Liu Zhiwu, Yao Liqiong, Tan Bangyun, Li Li, Chen Baojin
Department of Medical Laboratory Center, The First Hospital of Lanzhou University, Lanzhou, Gansu 730000, P.R. China.
Oncol Lett. 2016 Dec;12(6):5349-5355. doi: 10.3892/ol.2016.5365. Epub 2016 Nov 8.
The present study aimed to investigate the association and underlying mechanisms between microRNA-200b level and the inhibitory effect of gefitinib on non-small cell lung cancer. In total, 100 patients (43 males and 57 females; median age, 63 years) with advanced non-small cell lung cancer (NSCLC) were selected. All patients were administered with gefitinib orally (250 mg/day) and the effect of gefitinib was evaluated according to the Response Evaluation Criteria in Solid Tumors guidelines. Tumor tissue and plasma samples were collected prior to and subsequent to therapy. The microRNA-200b levels in tissues and plasma were determined by quantitative polymerase chain reaction (PCR). A549 cells were cultured and transfected with microRNA-200b mimic. Using Cell Counting Kit-8 assay, the proliferation inhibition detected was induced by 0.1 µM gefitinib in transfected or non-transfected A549 cells. Cell apoptosis and cell cycle progression were analyzed by flow cytometry and the migration of cells was observed by Transwell assay. In addition, mRNA and protein levels of insulin-like growth factor 1 receptor (IGF-1R), protein kinase B (AKT) and extracellular signal-related kinase (ERK), together with the phosphorylation of AKT and ERK in A549 cells, were determined by quantitative PCR and western blot analysis, respectively. The microRNA-200b levels in gefitinib-insensitive patients were decreased compared with gefitinib-sensitive patients. Transfection with microRNA-200b mimic increased the gefitinib induced proliferation inhibition, apoptosis and cell cycle arrest in A549 cells. Also, transfection with microRNA-200b mimic increased the migration inhibitory effect of gefitinib on A549 cells. Decreased IGF-1R expression together with reduced phosphorylation of AKT and ERK were observed following transfection of A549 cells with the microRNA 200b mimic.
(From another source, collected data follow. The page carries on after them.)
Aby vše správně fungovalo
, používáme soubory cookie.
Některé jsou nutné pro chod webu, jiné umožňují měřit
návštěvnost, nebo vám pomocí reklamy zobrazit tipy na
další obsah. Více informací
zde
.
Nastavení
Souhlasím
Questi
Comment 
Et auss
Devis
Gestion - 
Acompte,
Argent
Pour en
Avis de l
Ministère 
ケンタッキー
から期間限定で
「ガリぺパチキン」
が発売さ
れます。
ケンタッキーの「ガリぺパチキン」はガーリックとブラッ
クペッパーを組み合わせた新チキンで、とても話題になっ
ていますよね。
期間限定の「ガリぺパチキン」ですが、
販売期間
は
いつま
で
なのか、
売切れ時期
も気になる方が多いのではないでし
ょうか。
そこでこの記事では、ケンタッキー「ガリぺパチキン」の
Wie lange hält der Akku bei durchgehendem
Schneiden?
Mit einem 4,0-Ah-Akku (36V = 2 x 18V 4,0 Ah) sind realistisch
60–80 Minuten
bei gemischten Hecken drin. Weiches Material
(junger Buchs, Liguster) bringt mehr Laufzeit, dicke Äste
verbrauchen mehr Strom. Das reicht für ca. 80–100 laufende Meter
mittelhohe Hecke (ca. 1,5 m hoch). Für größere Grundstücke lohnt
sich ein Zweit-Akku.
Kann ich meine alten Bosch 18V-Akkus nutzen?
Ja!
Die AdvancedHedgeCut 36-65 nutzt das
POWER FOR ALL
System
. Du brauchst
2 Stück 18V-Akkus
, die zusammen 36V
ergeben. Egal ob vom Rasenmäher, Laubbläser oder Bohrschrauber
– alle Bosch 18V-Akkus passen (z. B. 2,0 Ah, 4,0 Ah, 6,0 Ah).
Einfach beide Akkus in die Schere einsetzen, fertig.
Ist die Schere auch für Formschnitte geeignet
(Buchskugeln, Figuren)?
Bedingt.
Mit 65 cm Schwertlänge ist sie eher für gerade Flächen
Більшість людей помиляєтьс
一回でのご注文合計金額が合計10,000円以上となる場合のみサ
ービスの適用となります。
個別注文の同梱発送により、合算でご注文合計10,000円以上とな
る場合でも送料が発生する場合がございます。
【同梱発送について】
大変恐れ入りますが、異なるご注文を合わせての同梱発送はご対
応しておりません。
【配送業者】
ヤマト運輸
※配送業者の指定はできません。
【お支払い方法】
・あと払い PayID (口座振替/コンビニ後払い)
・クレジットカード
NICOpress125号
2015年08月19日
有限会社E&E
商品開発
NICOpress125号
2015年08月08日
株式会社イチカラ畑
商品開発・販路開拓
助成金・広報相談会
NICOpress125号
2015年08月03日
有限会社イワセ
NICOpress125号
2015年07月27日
In conclusion, detection of microRNA-200b may predict the inhibitory effect of gefitinib on NSCLC. Upregulation of microRNA-200b led to the elevated sensitivity of glioma cells to gefitinib, and this effect may be explained as microRNA-200b being able to inhibit the expression of IGF-1R, thereby reducing the activation of downstream phosphoinositide 3-kinase/AKT and mitogen-activated protein kinase signaling pathways.
本研究旨在探讨微小RNA-200b水平与吉非替尼对非小细胞肺癌抑制作用之间的关联及潜在机制。总共选取了100例晚期非小细胞肺癌(NSCLC)患者(43例男性和57例女性;中位年龄63岁)。所有患者口服吉非替尼(250毫克/天),并根据实体瘤疗效评价标准指南评估吉非替尼的疗效。在治疗前和治疗后采集肿瘤组织和血浆样本。通过定量聚合酶链反应(PCR)测定组织和血浆中的微小RNA-200b水平。培养A549细胞并用微小RNA-200b模拟物转染。使用细胞计数试剂盒-8法,检测0.1微摩尔吉非替尼在转染或未转染的A549细胞中诱导的增殖抑制。通过流式细胞术分析细胞凋亡和细胞周期进程,并通过Transwell试验观察细胞迁移。此外,分别通过定量PCR和蛋白质印迹分析测定A549细胞中胰岛素样生长因子1受体(IGF-1R)、蛋白激酶B(AKT)和细胞外信号调节激酶(ERK)的mRNA和蛋白水平,以及AKT和ERK的磷酸化水平。与吉非替尼敏感患者相比,吉非替尼不敏感患者的微小RNA-200b水平降低。用微小RNA-200b模拟物转染可增强吉非替尼诱导的A549细胞增殖抑制、凋亡和细胞周期阻滞。此外,用微小RNA-200b模拟物转染可增强吉非替尼对A549细胞的迁移抑制作用。在用微小RNA 200b模拟物转染A549细胞后,观察到IGF-1R表达降低以及AKT和ERK磷酸化减少。总之,检测微小RNA-200b可能预测吉非替尼对NSCLC的抑制作用。微小RNA-200b的上调导致胶质瘤细胞对吉非替尼的敏感性升高,这种作用可能解释为微小RNA-200b能够抑制IGF-1R的表达,从而减少下游磷脂酰肌醇3-激酶/AKT和丝裂原活化蛋白激酶信号通路的激活。